I took it and looked in the label in the neckline:

Chanel

I didn’t think I’d ever touched a Chanel garment before, never mind worn one. I tried it on, over my T-shirt and jeans it fitted perfectly, looked sensational, and the silk lining was as soft as a cloud.

‘And these might fit you. I bought them back in the eighties,’ Paulette continued, handing me some slim, dark blue trousers.

I tried them on. They were a bit snug if I was honest. I stood up straighter and pulled in my stomach.

‘You are not as fat as I thought,’ Eugénie sniffed from her chair in the corner.

Phew, got away with it then.

‘And this,’ Paulette said handing over a white silk shirt with what looked like a pattern of tadpoles all over it.

After some hesitation, remembering the parlous state of my rather ancient bra, and looking around for somewhere to strip off, I gave up and hauled my T-shirt off.

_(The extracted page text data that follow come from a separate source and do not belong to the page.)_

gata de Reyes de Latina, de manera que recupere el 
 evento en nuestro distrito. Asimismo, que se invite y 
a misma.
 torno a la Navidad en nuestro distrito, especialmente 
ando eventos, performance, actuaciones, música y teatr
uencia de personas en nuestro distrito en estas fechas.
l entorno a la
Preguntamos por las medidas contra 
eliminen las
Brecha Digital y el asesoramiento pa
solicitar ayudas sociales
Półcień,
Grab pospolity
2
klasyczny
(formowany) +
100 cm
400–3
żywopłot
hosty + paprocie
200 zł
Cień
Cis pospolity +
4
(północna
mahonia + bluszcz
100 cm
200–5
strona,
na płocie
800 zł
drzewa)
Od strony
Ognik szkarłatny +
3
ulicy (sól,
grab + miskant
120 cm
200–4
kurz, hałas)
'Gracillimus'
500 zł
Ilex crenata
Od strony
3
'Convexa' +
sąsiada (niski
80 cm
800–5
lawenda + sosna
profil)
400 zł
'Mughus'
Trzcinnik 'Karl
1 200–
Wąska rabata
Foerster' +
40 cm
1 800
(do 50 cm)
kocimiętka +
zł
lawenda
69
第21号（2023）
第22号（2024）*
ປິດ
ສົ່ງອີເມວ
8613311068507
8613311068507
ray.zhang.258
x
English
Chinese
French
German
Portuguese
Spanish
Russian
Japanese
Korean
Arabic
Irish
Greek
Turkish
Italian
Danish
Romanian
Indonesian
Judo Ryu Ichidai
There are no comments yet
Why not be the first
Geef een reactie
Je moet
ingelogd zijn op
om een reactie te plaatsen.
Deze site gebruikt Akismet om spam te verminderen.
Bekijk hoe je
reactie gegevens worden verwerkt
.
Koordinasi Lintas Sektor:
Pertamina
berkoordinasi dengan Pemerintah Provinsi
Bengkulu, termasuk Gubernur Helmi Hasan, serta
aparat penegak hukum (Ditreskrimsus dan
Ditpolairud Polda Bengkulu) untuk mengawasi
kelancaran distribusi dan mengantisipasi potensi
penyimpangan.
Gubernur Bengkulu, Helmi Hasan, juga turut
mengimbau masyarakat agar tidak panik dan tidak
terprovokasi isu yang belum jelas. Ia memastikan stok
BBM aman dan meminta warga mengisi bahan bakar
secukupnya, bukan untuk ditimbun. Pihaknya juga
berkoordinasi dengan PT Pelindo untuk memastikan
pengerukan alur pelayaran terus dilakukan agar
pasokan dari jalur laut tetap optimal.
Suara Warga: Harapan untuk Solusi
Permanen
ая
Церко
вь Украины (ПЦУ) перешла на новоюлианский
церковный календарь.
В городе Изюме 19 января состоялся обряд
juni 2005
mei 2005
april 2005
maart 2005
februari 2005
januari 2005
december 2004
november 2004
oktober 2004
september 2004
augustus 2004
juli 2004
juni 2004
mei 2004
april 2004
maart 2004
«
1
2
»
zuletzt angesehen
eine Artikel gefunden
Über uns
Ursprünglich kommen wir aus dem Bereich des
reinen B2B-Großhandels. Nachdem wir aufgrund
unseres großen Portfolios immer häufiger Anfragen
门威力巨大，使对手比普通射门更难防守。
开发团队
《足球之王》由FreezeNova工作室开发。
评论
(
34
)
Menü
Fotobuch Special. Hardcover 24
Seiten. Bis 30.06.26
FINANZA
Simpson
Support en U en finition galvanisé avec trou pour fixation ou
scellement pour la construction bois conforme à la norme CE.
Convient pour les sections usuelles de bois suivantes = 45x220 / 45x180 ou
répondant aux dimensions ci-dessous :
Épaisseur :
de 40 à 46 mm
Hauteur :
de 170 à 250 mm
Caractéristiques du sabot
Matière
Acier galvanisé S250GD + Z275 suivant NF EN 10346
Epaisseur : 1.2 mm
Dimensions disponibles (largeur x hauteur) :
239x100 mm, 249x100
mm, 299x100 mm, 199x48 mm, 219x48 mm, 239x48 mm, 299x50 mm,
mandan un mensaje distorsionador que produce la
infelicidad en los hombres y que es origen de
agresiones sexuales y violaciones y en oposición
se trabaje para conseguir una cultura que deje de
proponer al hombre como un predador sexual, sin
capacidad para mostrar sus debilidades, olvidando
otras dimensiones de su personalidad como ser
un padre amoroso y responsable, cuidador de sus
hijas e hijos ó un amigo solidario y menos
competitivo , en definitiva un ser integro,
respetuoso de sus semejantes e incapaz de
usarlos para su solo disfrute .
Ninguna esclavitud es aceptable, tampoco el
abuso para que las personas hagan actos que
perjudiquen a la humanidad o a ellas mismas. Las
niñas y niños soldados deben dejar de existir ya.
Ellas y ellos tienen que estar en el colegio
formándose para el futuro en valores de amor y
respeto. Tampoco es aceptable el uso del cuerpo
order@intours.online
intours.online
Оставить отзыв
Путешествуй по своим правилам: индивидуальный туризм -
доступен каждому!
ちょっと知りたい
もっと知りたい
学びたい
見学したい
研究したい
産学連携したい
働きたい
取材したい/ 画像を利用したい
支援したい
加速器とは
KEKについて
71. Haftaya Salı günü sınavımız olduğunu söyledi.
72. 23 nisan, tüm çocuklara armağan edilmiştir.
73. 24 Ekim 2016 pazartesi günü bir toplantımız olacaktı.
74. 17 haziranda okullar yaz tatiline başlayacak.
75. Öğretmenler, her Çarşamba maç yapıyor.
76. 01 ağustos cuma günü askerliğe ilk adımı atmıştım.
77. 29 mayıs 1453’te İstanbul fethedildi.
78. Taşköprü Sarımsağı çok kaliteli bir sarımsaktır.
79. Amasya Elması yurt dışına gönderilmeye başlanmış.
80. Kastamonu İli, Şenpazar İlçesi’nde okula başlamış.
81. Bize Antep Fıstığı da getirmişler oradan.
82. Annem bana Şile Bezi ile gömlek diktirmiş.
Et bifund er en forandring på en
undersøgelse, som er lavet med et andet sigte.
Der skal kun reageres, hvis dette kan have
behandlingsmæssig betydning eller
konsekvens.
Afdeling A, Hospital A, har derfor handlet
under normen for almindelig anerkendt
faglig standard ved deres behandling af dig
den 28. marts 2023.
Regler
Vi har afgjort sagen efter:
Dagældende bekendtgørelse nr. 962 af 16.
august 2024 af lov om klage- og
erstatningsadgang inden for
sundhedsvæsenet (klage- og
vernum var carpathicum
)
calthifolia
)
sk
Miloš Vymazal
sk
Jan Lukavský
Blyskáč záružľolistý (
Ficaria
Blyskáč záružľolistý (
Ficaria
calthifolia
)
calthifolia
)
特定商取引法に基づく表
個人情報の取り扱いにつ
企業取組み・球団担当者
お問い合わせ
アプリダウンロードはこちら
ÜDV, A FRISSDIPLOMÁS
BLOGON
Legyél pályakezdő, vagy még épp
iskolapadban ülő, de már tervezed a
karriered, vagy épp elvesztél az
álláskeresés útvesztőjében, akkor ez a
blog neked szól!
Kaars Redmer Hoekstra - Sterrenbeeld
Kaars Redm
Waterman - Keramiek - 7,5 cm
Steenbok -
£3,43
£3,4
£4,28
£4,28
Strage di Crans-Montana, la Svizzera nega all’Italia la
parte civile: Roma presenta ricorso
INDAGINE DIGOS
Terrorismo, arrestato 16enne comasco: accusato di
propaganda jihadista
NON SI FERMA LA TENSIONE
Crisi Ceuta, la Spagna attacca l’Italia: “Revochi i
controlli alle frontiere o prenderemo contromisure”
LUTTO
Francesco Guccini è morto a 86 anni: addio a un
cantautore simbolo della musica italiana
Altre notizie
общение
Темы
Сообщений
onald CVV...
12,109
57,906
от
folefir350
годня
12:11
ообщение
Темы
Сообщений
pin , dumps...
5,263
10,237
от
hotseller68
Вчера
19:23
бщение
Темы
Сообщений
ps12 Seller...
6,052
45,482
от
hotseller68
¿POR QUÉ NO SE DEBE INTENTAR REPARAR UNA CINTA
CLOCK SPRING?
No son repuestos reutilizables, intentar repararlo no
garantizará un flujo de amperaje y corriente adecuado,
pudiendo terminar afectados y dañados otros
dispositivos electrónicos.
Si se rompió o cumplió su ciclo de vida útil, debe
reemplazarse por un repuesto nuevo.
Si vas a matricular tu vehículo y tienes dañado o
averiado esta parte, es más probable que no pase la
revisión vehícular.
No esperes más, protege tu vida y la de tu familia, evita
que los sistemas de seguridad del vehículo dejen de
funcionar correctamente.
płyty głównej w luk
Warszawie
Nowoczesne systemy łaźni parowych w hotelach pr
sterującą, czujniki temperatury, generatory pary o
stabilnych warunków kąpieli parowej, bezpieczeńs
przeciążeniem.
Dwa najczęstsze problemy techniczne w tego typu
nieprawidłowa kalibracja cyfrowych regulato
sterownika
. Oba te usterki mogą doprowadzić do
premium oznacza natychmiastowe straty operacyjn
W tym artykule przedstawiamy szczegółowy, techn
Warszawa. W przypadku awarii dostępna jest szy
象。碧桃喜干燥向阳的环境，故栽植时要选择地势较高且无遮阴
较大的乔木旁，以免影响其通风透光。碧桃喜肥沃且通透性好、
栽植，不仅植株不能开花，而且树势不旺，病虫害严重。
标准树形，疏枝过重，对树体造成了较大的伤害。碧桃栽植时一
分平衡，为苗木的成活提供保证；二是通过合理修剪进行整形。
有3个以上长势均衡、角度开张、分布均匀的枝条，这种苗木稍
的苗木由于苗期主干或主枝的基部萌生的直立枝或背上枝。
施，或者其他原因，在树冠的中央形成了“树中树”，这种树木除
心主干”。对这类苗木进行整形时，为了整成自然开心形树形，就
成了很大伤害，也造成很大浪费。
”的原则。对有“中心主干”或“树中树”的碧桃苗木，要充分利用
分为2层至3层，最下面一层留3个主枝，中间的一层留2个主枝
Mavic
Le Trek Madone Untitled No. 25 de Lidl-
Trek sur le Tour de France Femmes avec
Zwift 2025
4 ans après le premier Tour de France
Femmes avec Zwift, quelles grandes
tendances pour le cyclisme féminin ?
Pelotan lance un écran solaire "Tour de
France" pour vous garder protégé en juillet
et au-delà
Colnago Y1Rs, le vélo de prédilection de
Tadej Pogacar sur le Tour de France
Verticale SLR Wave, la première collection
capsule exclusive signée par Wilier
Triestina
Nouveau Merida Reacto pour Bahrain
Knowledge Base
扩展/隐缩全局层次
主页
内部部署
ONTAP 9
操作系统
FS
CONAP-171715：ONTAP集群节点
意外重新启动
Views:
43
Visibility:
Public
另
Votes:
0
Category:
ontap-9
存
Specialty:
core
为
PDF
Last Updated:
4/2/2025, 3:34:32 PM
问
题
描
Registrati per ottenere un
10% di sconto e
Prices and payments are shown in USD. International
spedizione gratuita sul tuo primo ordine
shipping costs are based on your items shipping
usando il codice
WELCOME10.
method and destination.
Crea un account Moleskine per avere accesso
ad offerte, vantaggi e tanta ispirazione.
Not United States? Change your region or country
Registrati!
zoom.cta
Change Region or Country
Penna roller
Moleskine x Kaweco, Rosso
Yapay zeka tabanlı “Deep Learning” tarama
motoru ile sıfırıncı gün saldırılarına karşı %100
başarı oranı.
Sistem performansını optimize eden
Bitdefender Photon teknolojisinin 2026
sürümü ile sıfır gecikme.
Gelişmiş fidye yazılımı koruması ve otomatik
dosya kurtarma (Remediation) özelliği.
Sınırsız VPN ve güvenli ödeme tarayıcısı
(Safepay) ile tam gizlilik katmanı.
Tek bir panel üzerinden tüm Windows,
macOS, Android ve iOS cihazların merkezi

An immediate barrage of tutting filled the room from both Paulette and Eugénie, who dramatically pretended to faint off the side of her chair and had to be caught by Isabel, who heaved her back upright.

‘No, I cannot believe what I am seeing,’ she croaked.

‘What?’ I said, looking down. Okay, it sort of fitted, and it was still what I thought of as my comfortable bra. It had once been beige, so perhaps they were overreacting?

‘I will tell you a secret that all French women know, that my mother told me,’ Paulette said, ‘ Si une femme porte quelque chose de beau sous se vêtements, elle s’envoie un message très puissant. ’

‘If a woman wears something beautiful under her clothes, she sends a powerful message to herself,’ Eugénie interrupted, pointing at my bra, ‘and that is not powerful, not formidable , that is not even slightly persuasive. There is no place in your wardrobe for… that!’

‘But I like it,’ I said, rather feebly, ‘it’s one of my favourites.’

They both laughed.

Paulette dabbed at her eyes with a handkerchief. ‘You English! It’s an old bra, not a beloved toy!’

‘But no one is going to see it,’ I said.

I cast a despairing look at Isabel, who just shrugged and pulled aside the neck of her shirt to show me the strap of a scarlet and very lacy bra. Her eyes sparkled with something like mischief.

‘You must go to Zaza in the next town,’ Paulette said very firmly, ‘ c’est impératif, and tell her I sent you. She will give you une réduction – a discount.’